(Landmark coordinate records)
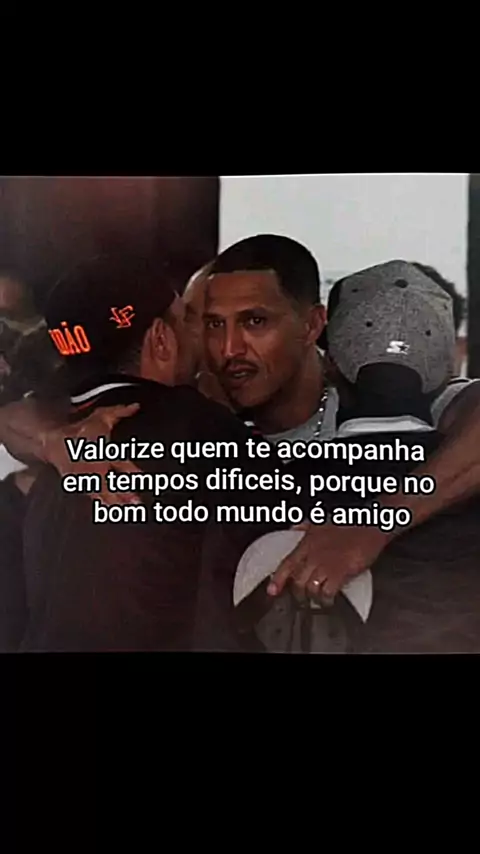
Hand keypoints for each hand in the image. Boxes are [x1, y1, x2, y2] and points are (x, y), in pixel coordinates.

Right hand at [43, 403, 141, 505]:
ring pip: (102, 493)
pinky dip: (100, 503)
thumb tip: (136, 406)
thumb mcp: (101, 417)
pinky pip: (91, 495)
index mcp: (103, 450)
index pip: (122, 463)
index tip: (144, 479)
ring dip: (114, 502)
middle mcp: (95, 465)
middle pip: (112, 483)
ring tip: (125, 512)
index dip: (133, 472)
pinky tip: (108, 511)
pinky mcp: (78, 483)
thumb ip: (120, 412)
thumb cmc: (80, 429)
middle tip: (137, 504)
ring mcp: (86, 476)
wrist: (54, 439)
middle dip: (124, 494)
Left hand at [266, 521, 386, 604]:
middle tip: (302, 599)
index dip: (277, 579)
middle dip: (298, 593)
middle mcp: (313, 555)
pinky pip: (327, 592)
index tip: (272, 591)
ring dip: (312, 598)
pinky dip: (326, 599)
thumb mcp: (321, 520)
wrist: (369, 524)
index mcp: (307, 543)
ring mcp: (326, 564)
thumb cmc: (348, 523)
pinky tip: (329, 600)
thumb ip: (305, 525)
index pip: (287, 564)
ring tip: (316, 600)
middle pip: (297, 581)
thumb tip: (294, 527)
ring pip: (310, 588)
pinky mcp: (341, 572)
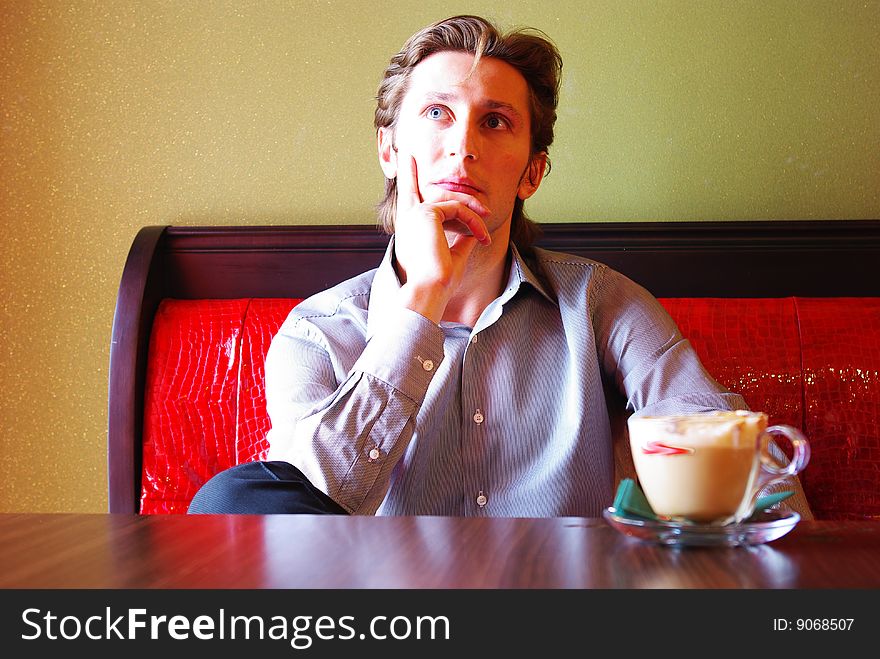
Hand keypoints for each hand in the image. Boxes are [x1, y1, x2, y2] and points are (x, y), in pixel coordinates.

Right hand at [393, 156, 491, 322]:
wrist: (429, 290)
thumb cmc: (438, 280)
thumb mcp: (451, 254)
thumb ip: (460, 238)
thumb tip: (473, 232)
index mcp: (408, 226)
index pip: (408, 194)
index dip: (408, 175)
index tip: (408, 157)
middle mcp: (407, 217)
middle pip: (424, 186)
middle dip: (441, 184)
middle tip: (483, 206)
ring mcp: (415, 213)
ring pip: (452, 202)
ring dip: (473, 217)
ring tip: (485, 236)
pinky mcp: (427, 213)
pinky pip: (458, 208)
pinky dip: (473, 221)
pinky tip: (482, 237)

---

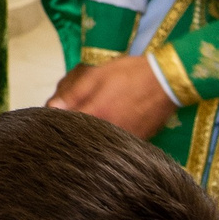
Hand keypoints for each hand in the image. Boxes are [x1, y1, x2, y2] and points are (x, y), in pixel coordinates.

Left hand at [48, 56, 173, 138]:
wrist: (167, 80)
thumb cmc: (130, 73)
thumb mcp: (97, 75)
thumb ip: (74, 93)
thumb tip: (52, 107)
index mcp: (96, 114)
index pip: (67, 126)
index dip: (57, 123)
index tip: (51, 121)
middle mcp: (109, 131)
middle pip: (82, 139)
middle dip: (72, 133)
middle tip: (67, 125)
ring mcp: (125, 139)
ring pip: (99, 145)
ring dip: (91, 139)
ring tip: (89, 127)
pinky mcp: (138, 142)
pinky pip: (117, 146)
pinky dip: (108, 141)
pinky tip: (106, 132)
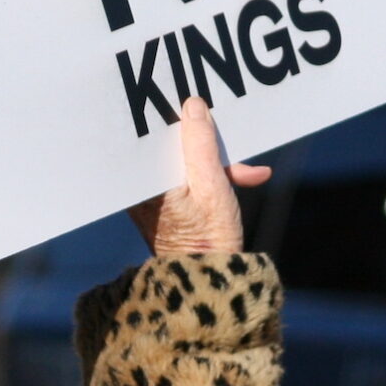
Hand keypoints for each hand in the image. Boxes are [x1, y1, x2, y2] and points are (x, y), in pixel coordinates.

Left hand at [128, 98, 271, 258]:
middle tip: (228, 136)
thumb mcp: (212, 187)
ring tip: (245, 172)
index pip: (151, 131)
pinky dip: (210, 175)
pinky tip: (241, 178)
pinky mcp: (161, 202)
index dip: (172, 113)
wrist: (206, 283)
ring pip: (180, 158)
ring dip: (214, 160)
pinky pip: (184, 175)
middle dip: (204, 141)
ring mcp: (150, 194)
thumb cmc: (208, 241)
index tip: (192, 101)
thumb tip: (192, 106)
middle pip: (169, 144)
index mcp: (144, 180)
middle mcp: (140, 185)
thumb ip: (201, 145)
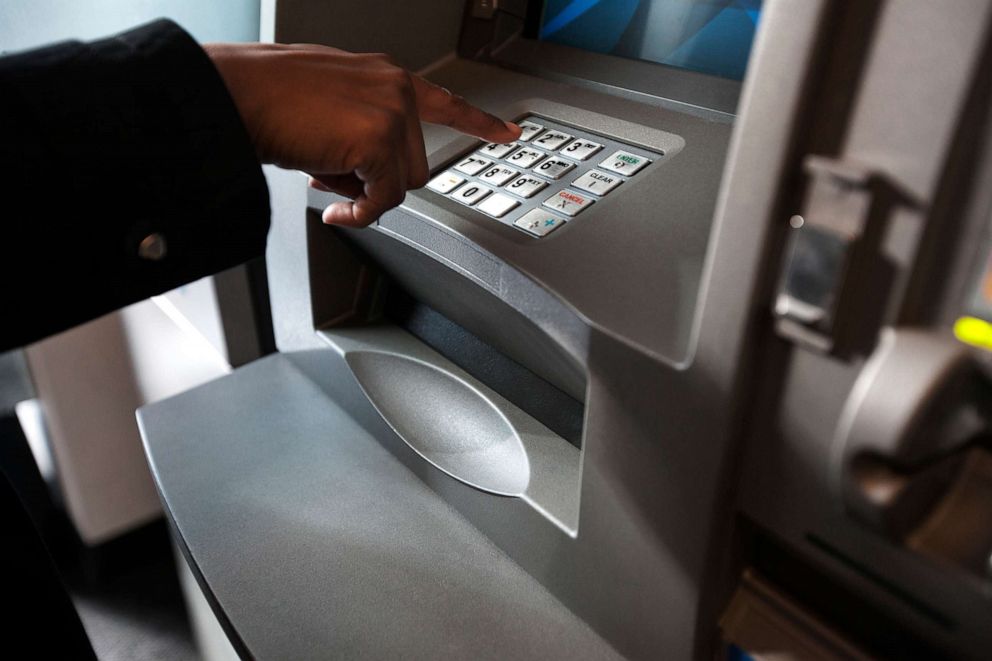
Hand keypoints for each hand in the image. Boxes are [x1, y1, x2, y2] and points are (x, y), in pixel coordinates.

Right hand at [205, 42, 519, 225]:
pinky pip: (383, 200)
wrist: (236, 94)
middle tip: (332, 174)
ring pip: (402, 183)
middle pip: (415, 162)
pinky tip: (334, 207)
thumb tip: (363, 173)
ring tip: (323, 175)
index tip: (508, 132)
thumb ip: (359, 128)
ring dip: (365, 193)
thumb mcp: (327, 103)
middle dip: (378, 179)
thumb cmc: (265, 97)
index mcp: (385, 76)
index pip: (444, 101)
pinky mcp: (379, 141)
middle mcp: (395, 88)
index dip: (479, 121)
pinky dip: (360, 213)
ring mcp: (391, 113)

PROBLEM TO WORK ON: Using the entries above, extract exactly the lines from the one that contains "middle tip: (228, 136)" through the one that contains "ring mcp: (391, 113)". Do not carry over any pictures.

SOLUTION TO THIS TASK:
middle tip: (228, 136)
thumb mcp: (212, 187)
ring tip: (245, 172)
index pip: (151, 131)
pinky dip: (210, 175)
pinky tip: (241, 178)
pinky mcp: (161, 202)
index dip: (172, 113)
wrist: (206, 283)
ring pip: (180, 158)
ring dip: (214, 160)
pinky pip: (184, 175)
middle dip: (204, 141)
ring mcp: (150, 194)
thumb cmc: (208, 241)
index tip: (192, 101)
thumb tip: (192, 106)
middle pip: (169, 144)
index mcp: (144, 180)
middle mcp: (140, 185)
thumb ip: (201, 145)
Hand keypoints for each hand in the image. Boxes are [x1, y1, x2, y2] and points are (x, y), in pixel coordinates.

Right hand at [205, 42, 519, 225]:
pinky pip: (383, 200)
wrist: (236, 94)
middle tip: (332, 174)
ring pip: (402, 183)
middle pip: (415, 162)
pinky tip: (334, 207)
thumb tip: (363, 173)
ring tip: (323, 175)
index tip: (508, 132)
thumb ip: (359, 128)
ring dip: (365, 193)
thumb mcp: (327, 103)
middle dip: (378, 179)
thumb cmc: (265, 97)
index mcp: (385, 76)
index pip: (444, 101)
pinky mcp: (379, 141)
middle mcp: (395, 88)
index dip: (479, 121)
pinky dip: (360, 213)
ring mcp: (391, 113)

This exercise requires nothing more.